Notícias chocantes, verdade? Mas antes que nos dediquemos àquela tão confortável actividade de expressarmos a nossa discordância com um pequeno aceno de cabeça, talvez comentando a notícia em voz alta, antes de passarmos à frente por acharmos que esta parte do mundo "está lá tão longe", é importante que percebamos qual o nosso papel no meio de todo este negócio. Sim, temos um papel. E bem mais activo do que imaginamos. Basta observarmos o comportamento das pessoas nas lojas de animais, ou nas feiras.



Há uns dias entrei numa loja de animais e reparei num ponto daquele estabelecimento que atraía mais pessoas, que se concentravam com enorme interesse.
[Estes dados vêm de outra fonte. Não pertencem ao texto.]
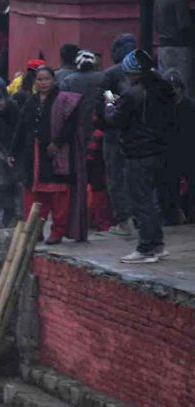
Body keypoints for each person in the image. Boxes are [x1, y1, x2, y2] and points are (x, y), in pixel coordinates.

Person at [104, 49, 174, 263]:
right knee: (151, 200)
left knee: (140, 200)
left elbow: (115, 120)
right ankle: (157, 243)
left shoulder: (134, 94)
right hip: (158, 150)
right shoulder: (162, 88)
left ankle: (146, 247)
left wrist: (108, 103)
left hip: (138, 152)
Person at [11, 65, 87, 245]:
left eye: (47, 79)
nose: (43, 83)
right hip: (33, 155)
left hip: (56, 155)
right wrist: (13, 151)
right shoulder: (31, 101)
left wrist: (57, 143)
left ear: (54, 80)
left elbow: (71, 126)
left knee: (59, 195)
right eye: (40, 79)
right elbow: (22, 127)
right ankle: (35, 231)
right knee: (34, 196)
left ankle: (57, 231)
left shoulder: (65, 100)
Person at [101, 34, 137, 235]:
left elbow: (106, 100)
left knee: (115, 176)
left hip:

Dentro de pequenas jaulas estavam um quati (mamífero do continente Americano) e uma doninha. Os clientes da loja olhavam deliciados. As pessoas são atraídas pelo exotismo do que não conhecem. Querem ter consigo um pouco do que só costumam ver na televisão. Acabam por ceder ao impulso de adquirir um animal, sabendo pouco ou nada sobre a sua origem, legalidade, necessidades da espécie ou da sua própria capacidade de o manter. Afinal, se está à venda na loja então deve poder-se tê-lo em casa.



Nós temos sempre, em questões de tráfico, o papel determinante nessa actividade. Se não existir procura não há necessidade de oferta. E não é por se tratar de um canário, um cágado ou um porquinho-da-Índia que se torna menos errado. Tratando-se de uma loja de animais, de uma feira ou mesmo do contacto na internet com um suposto criador, cabe-nos a nós procurar conhecer a origem do animal, a legalidade em que se encontra, as condições em que é mantido e em que chegará até nós. É importante que tenhamos noção que somos responsáveis pelo bem-estar daquele animal ainda antes deste chegar a nossa casa. Porque ao chegarmos a acordo com quem o está a vender, estamos a concordar com toda a sua prática.



Mas é ainda essencial percebermos se temos capacidade para acompanhar aquele animal durante toda a sua vida, dando-lhe as condições de que necessita. E mais importante que tudo é colocarmo-nos a pergunta: com tantos animais sem dono, e a necessitarem de serem adoptados, precisamos mesmo de ir comprar um?